A new maintenance release is out and ready for download

Feb 4, 2016 10:52 GMT  ·  By

FFmpeg is a complete suite of tools used to record, convert and stream audio and video. A new update has been released for the main branch and developers have also made an interesting announcement regarding the removal of support for two external AAC encoders.

The new 2.8 branch of FFMpeg was launched back in September 2015, and the team has released quite a few system updates since then. As you can see, the latest one is now 2.8.6. It's not a major upgrade, but as usual, it's a good idea to get the newest one anyway.

This is not the kind of application that you upgrade manually, so it's best to wait until it becomes available in your repository. Also, the developers made the decision to drop the support for a couple of external AAC encoders.

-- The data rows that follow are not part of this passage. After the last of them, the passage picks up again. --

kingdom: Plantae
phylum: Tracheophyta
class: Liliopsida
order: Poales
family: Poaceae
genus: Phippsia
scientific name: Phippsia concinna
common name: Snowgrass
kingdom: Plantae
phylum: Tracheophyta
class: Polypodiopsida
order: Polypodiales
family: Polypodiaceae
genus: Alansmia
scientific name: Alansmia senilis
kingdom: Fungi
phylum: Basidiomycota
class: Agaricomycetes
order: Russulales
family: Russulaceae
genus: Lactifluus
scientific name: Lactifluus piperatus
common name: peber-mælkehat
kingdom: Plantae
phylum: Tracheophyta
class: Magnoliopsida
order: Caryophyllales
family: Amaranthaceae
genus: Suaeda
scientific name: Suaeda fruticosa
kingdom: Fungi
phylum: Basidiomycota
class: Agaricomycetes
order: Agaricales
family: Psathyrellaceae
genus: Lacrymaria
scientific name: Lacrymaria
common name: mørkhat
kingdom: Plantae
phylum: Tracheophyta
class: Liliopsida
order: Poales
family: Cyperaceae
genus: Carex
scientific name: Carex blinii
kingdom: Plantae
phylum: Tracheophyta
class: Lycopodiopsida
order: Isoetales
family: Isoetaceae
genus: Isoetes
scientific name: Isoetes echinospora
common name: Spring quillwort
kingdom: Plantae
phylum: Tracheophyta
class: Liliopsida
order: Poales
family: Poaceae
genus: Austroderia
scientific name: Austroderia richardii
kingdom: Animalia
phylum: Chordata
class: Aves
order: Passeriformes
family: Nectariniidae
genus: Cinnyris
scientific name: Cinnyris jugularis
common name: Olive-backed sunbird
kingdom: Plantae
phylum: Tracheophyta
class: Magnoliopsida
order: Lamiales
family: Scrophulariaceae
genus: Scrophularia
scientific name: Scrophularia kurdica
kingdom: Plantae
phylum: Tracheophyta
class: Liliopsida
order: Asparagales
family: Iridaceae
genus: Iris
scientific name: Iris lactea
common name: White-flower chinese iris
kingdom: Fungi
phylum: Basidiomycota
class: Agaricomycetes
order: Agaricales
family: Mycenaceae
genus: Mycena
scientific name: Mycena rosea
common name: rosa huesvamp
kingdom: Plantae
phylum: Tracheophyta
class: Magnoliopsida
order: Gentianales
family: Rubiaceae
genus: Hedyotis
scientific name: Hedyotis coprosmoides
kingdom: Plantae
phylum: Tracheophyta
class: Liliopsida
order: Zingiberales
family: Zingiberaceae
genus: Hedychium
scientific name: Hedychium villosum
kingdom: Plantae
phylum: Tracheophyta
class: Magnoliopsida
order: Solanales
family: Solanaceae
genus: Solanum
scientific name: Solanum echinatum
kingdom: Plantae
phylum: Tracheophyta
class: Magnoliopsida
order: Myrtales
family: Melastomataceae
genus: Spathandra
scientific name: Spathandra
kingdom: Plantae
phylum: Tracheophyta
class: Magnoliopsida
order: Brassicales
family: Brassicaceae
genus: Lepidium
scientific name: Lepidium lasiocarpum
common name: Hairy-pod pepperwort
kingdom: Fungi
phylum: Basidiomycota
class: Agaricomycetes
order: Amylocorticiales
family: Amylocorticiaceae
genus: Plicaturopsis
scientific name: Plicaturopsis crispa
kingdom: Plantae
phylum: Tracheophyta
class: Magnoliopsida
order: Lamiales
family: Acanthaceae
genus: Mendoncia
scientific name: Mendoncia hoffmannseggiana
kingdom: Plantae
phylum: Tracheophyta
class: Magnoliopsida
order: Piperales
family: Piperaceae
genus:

What changed in FFmpeg 2.8.6

"We have just removed support for VisualOn AAC encoder (libvo-aacenc) and libaacplus in FFmpeg master. Even before marking our internal AAC encoder as stable, it was known that libvo-aacenc was of an inferior quality compared to our native one for most samples. However, the VisualOn encoder was used extensively by the Android Open Source Project, and we would like to have a tested-and-true stable option in our code base," the developers explained.

The following packages have been upgraded and are now available: libavutil, libavcodec, libavformat, libavdevice, libavfilter, libavresample, libswscale, libswresample, and libpostpro.

FFmpeg is the leading multimedia framework able to decode, encode, transcode, mux, demux, stream, filter, and play virtually any media that humans and machines have created.

Since a new major version of FFmpeg is usually released every three months, it's high time for a new one, so we can expect them to switch to 3.0 pretty soon.

A complete list of updates, features, and other fixes can be found in the official announcement. The source package for FFmpeg can be downloaded from Softpedia, but this is just the source.